The Scholastics, and Western theology in general, again with pre-eminent stupidity, appear to have miserabley failed to identify the spiritual subject, and this only continued with the Cartesian revolution, in which everything not "body" is merged into "mind", down  to today in which we speak of "consciousness" without distinction among the one who is aware, the awareness, and the immediate object of that awareness or "content of consciousness". They cannot even attempt to solve the problem of transcendence and immanence while being unable to distinguish between the I and its active and passive interactions with the rest of reality, particularly conflating actor with act and sufferer with suffering, at the most general level. The debilitating effect this kind of blindness has had upon its musings over nature of God is evident. We see that above.

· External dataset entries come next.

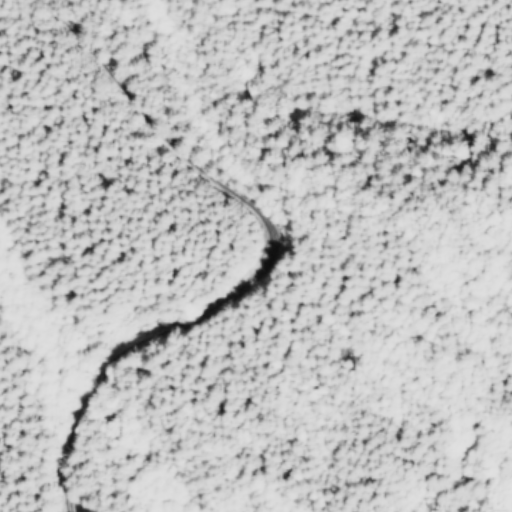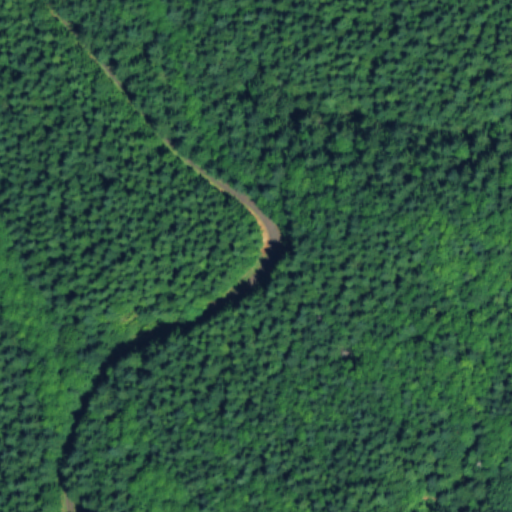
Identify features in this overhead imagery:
road: (214, 259)
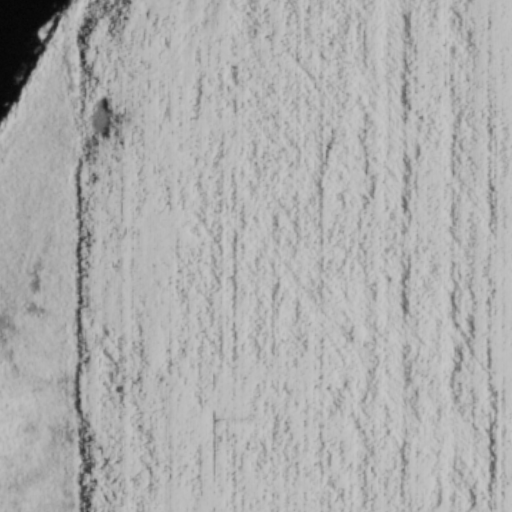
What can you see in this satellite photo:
river: (5, 7)
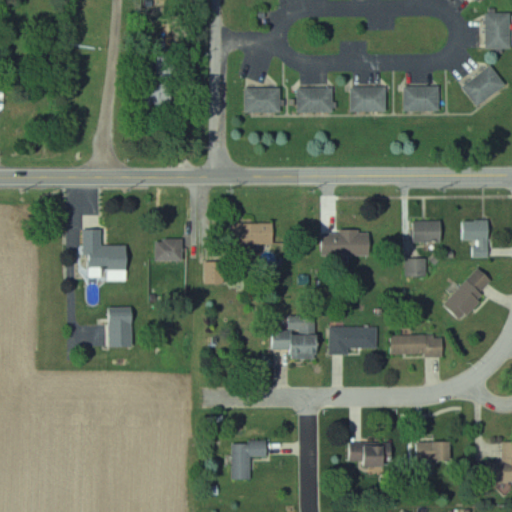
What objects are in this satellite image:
road: (370, 6)
road: (218, 20)
building: (500, 30)
road: (248, 40)
road: (376, 59)
building: (487, 86)
road: (112, 88)
building: (424, 98)
building: (371, 99)
building: (317, 100)
building: (265, 101)
road: (220, 109)
road: (256, 176)
building: (254, 233)
building: (483, 238)
building: (356, 241)
building: (171, 249)
building: (108, 255)
road: (71, 259)
building: (217, 272)
building: (471, 292)
building: (123, 328)
building: (301, 337)
building: (355, 339)
building: (419, 344)
road: (487, 395)
road: (367, 397)
building: (436, 450)
building: (372, 453)
road: (311, 454)
building: (248, 457)
building: (504, 465)
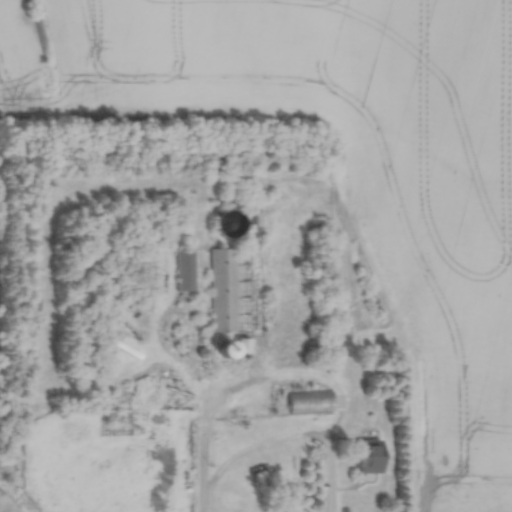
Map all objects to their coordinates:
building: (220, 312)
building: (233, 344)
road: (283, 375)
building: (367, 454)
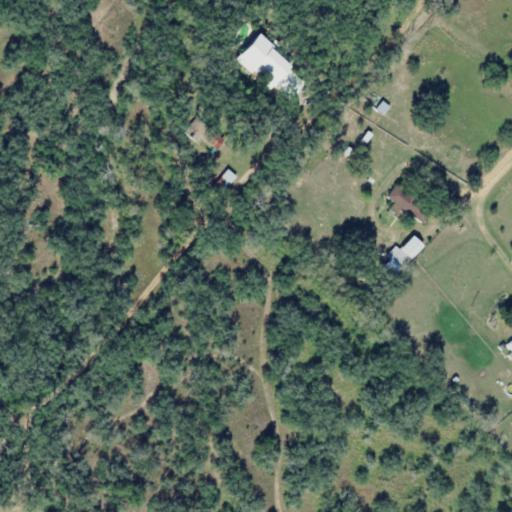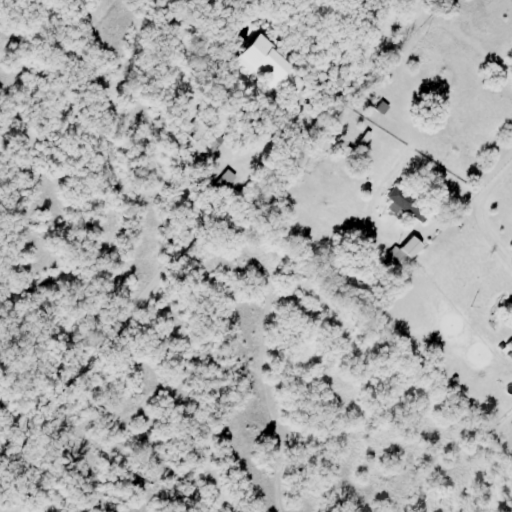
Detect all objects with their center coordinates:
road: (383, 48)
building: (254, 51)
building: (282, 71)
building: (381, 109)
building: (224, 179)
road: (385, 184)
building: (407, 202)
building: (406, 204)
building: (397, 257)
building: (393, 260)
building: (508, 347)
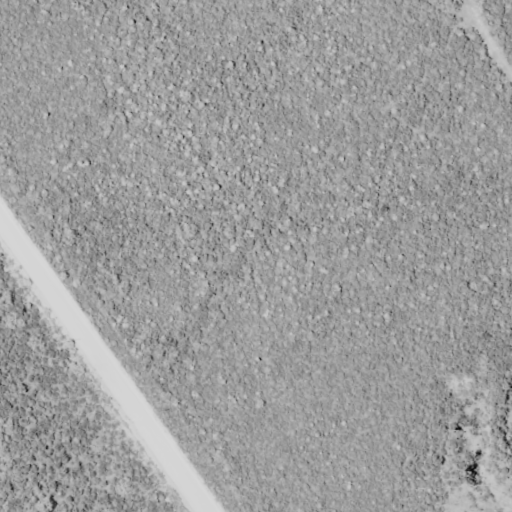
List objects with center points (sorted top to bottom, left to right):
road: (101, 368)
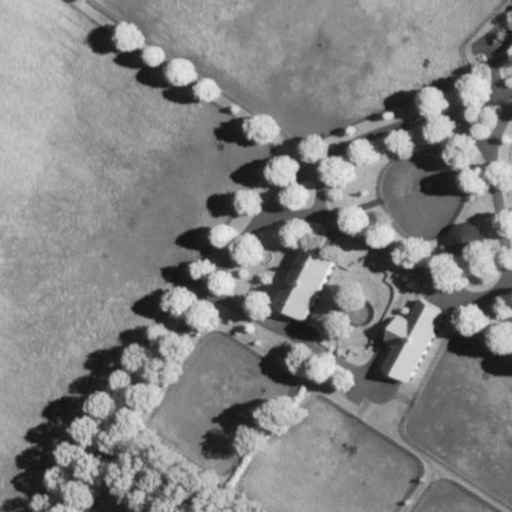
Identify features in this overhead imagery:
road: (320, 186)
road: (497, 186)
road: (240, 246)
road: (388, 251)
building: (311, 282)
building: (309, 283)
building: (406, 322)
building: (415, 339)
road: (159, 477)
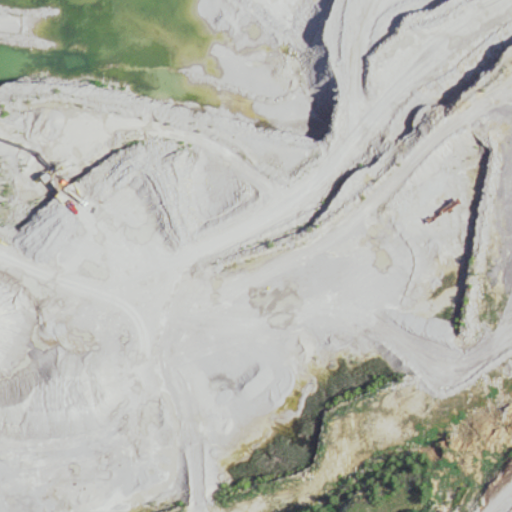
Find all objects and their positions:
road: (399, 256)
road: (317, 287)
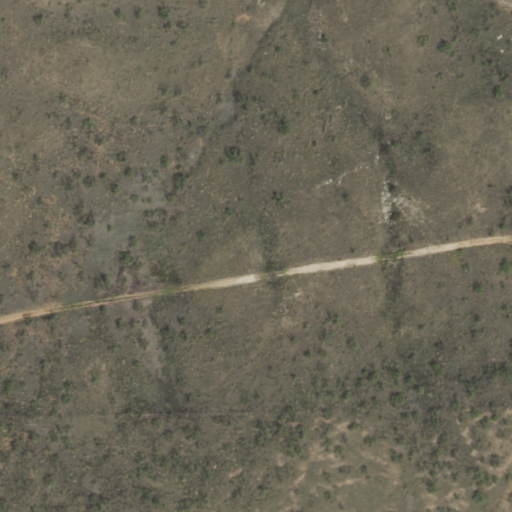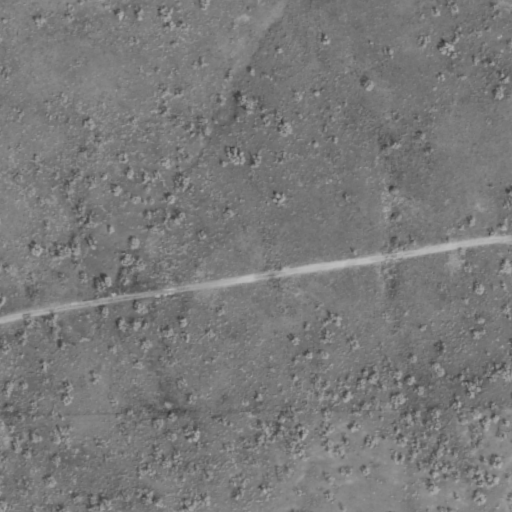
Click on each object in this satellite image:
road: (509, 220)
road: (253, 283)
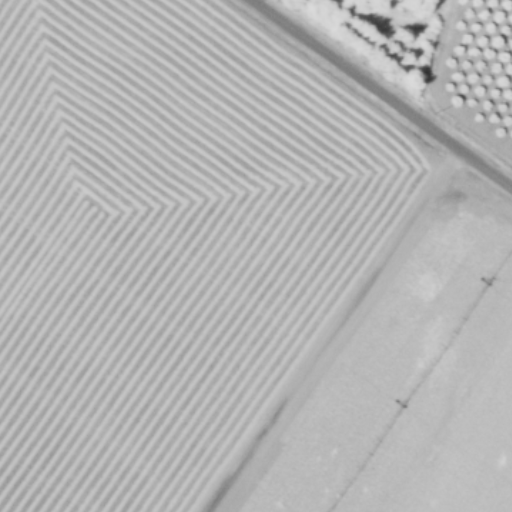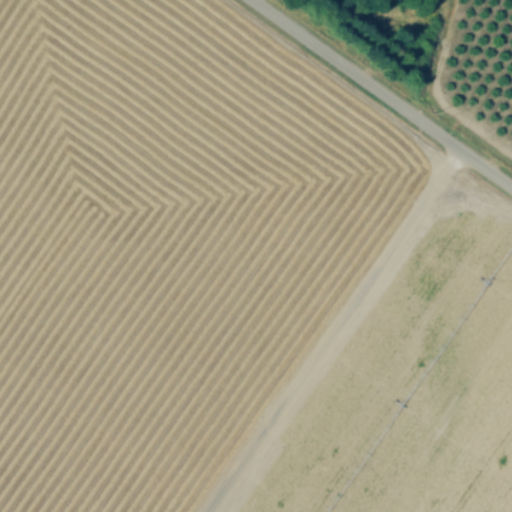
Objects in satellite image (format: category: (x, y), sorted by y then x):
road: (381, 93)
crop: (196, 247)
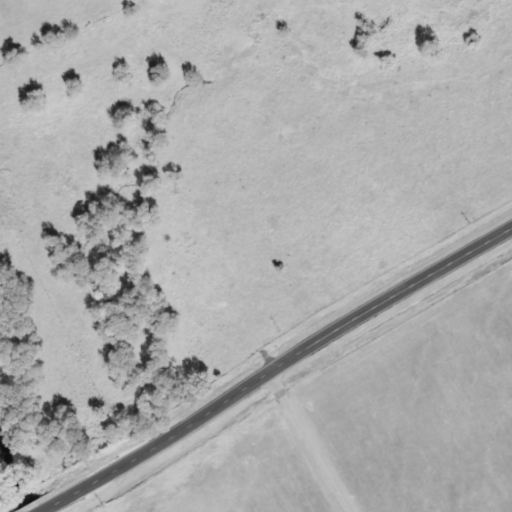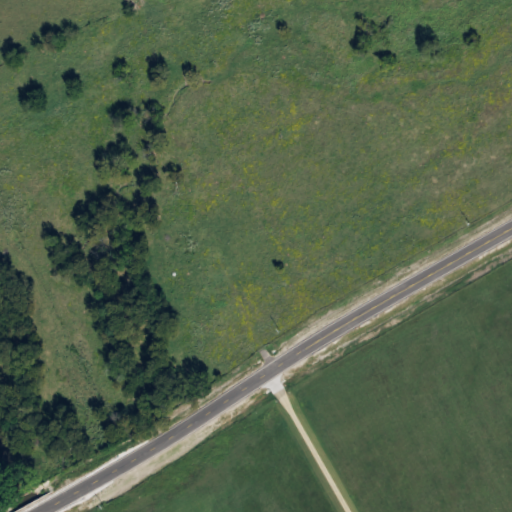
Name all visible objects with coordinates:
road: (274, 367)
road: (312, 440)
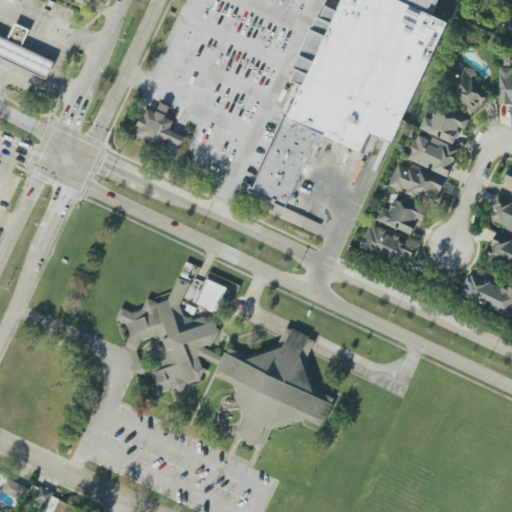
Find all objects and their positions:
building: (13, 0)
building: (499, 1)
road: (279, 12)
road: (50, 25)
building: (510, 33)
road: (175, 41)
road: (236, 41)
building: (23, 52)
road: (57, 59)
road: (0, 68)
road: (90, 69)
parking lot: (231, 74)
road: (219, 75)
road: (38, 82)
building: (352, 83)
building: (505, 85)
building: (350, 86)
road: (271, 91)
building: (468, 91)
road: (188, 100)
road: (28, 124)
building: (444, 124)
building: (159, 130)
traffic signals: (57, 139)
road: (71, 145)
traffic signals: (86, 152)
road: (50, 153)
building: (432, 154)
road: (21, 157)
road: (6, 165)
traffic signals: (44, 167)
road: (78, 168)
road: (124, 170)
road: (58, 173)
traffic signals: (73, 180)
building: (417, 182)
road: (476, 186)
road: (222, 198)
building: (503, 207)
road: (22, 212)
building: (401, 216)
road: (347, 220)
building: (388, 246)
building: (501, 249)
road: (337, 271)
road: (319, 279)
road: (292, 283)
building: (211, 295)
building: (488, 295)
road: (320, 345)
road: (123, 361)
building: (229, 367)
road: (200, 457)
parking lot: (169, 463)
road: (75, 476)
road: (160, 480)
building: (15, 489)
building: (53, 502)
road: (121, 505)
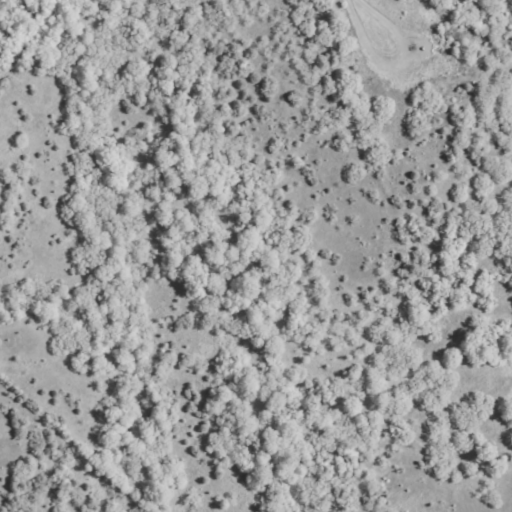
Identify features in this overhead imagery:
road: (355, 10)
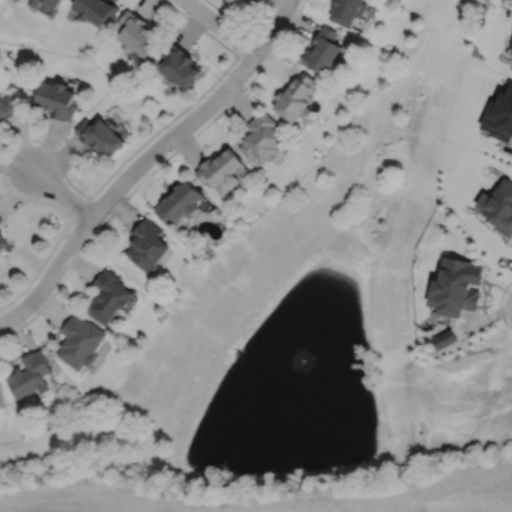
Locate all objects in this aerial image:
building: (230, 1)
building: (233, 1)
building: (45, 3)
building: (46, 4)
building: (95, 10)
building: (347, 11)
building: (96, 12)
building: (347, 13)
road: (220, 26)
building: (139, 35)
building: (137, 36)
building: (322, 50)
building: (323, 52)
building: (511, 53)
building: (177, 65)
building: (179, 66)
building: (295, 96)
building: (296, 96)
building: (57, 98)
building: (57, 100)
building: (7, 105)
building: (7, 105)
road: (198, 115)
building: (500, 115)
building: (499, 116)
building: (100, 134)
building: (100, 136)
building: (262, 136)
building: (263, 139)
road: (152, 169)
building: (220, 169)
building: (220, 171)
road: (61, 193)
building: (179, 201)
building: (180, 203)
building: (497, 205)
building: (499, 206)
building: (2, 237)
building: (3, 240)
building: (147, 243)
building: (147, 245)
road: (51, 274)
building: (456, 286)
building: (456, 287)
building: (108, 295)
building: (109, 297)
road: (500, 300)
building: (80, 341)
building: (80, 342)
fountain: (304, 365)
building: (30, 374)
building: (30, 375)
building: (1, 399)
building: (1, 400)
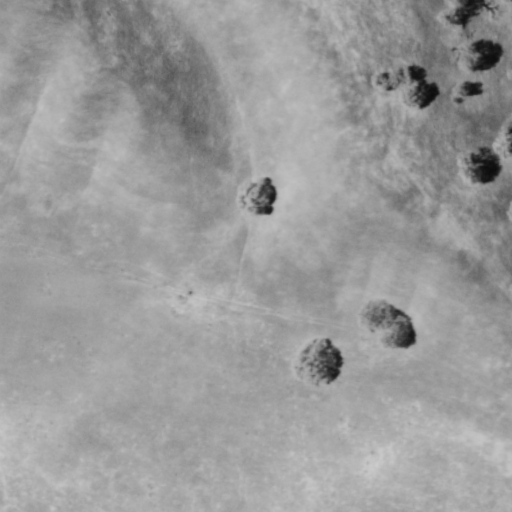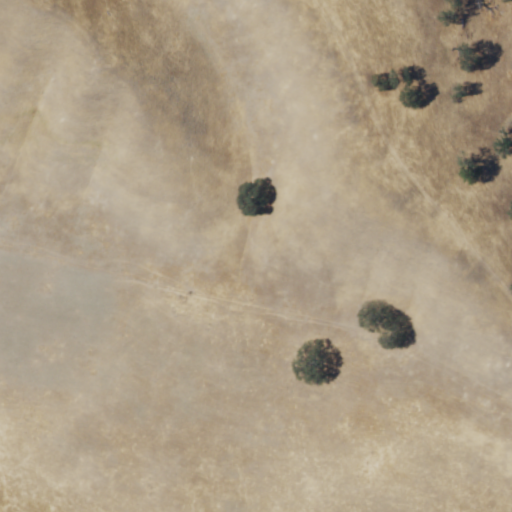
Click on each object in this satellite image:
road: (259, 241)
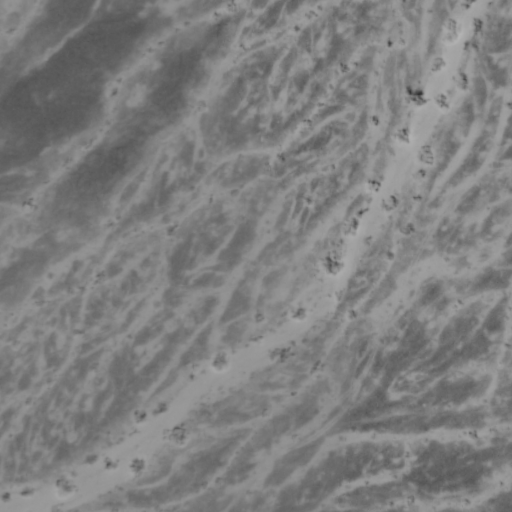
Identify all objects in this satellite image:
road: (385, 328)
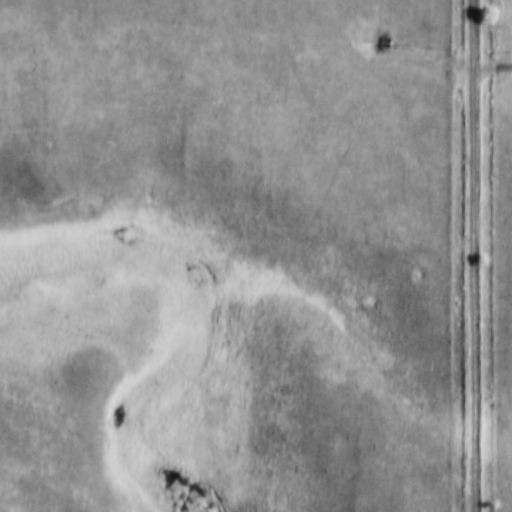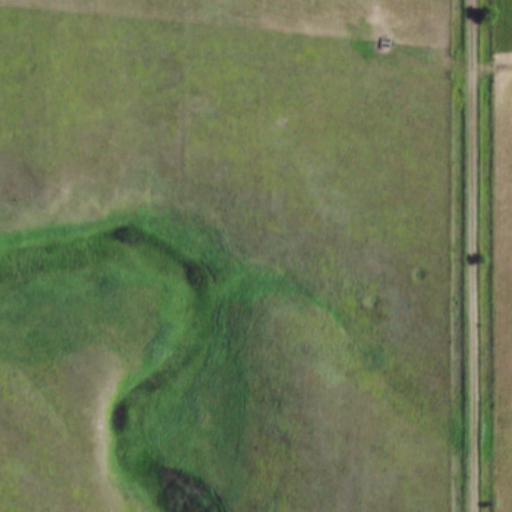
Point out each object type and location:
road: (472, 255)
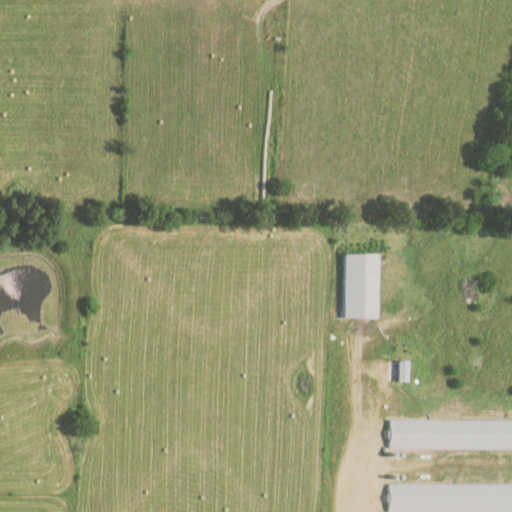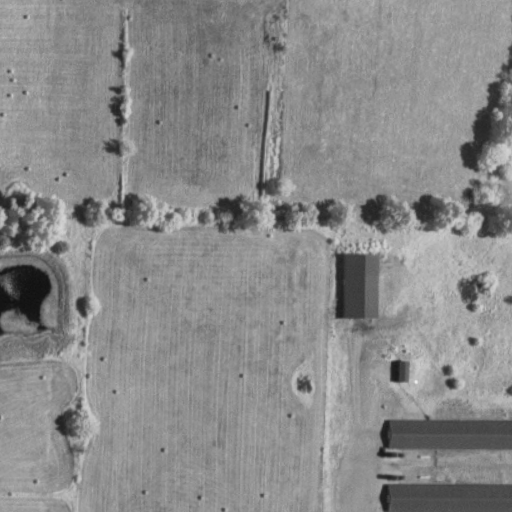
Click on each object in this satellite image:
building: (363, 285)
building: (403, 370)
building: (451, 433)
road: (359, 469)
building: (451, 497)
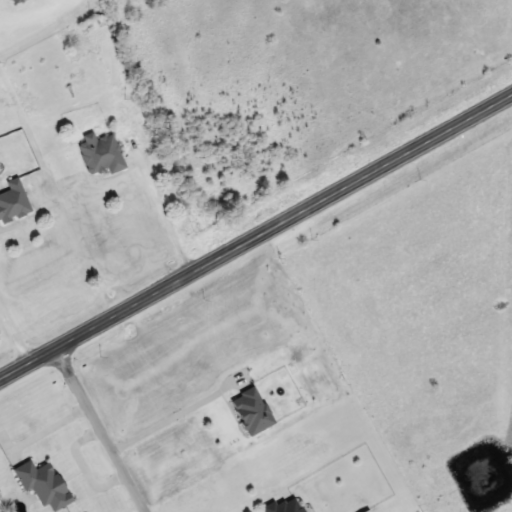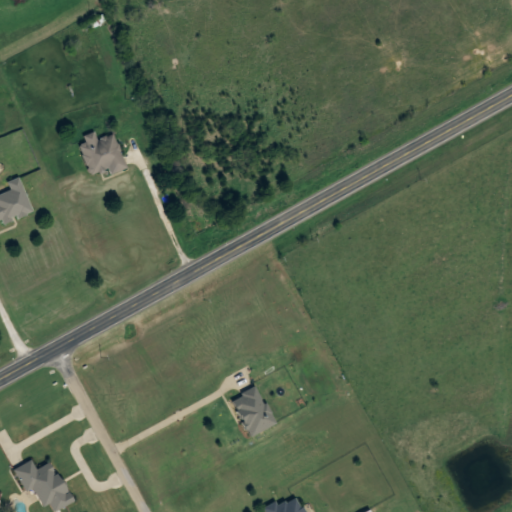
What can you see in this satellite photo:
building: (101, 153)
building: (102, 154)
building: (13, 200)
building: (13, 201)
road: (256, 234)
road: (102, 430)
building: (43, 483)
building: (44, 484)
building: (286, 506)
building: (287, 506)
building: (368, 511)
building: (369, 511)
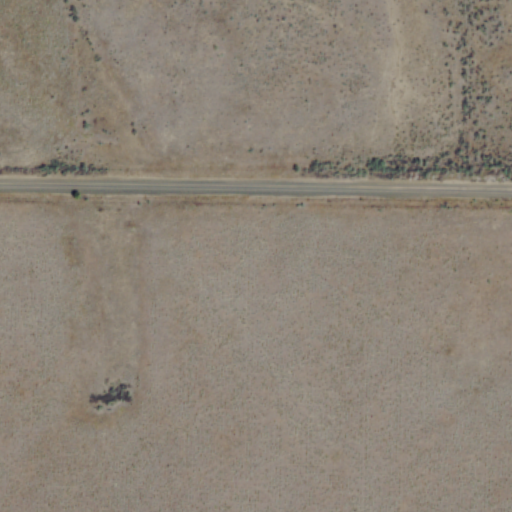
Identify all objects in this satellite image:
road: (256, 190)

You can add to the factors involved in this peculiarly Western problem articulated by Quare, so alien to the living theology of the East's Palamism, Augstine's fundamental misunderstanding of the Cappadocian Fathers and Chalcedonian theology in his explication of the Trinity, most notable in how in him we go from speaking of the actual Greek dogma of "one ousia in three hypostases" to "three persons in one essence", propositions which are absolutely distinct and in no manner implied one by the other, even if we take essence and person as properly expressing what was meant by ousia and hypostasis (while it is in one sense true that the three hypostasis are essential to God, that's not the issue and it is certainly not an explication of the doctrine of the Trinity). But, really, the switcheroo, this turning of things upon their heads  by the Latins, does involve a misunderstanding of ousia, one we can see play out later in the Palamite controversy if not even in the filioque, which is no surprise, since the concept of ousia is intimately connected with that of the subject mentioned in the previous paragraph, and is not a mere nature, much less some kind of spiritual stuff.

Any ousia is of necessity simple, but to extend this to the hypostases in general, when we have three and one of them joining, in time, a human nature into itself, or even further to the divine energies, has no scriptural or logical basis, and it only ends in insurmountable coonflicts with logic, morality and scriptural narratives of the deity whose faux-solution is to chalk them up to mystery.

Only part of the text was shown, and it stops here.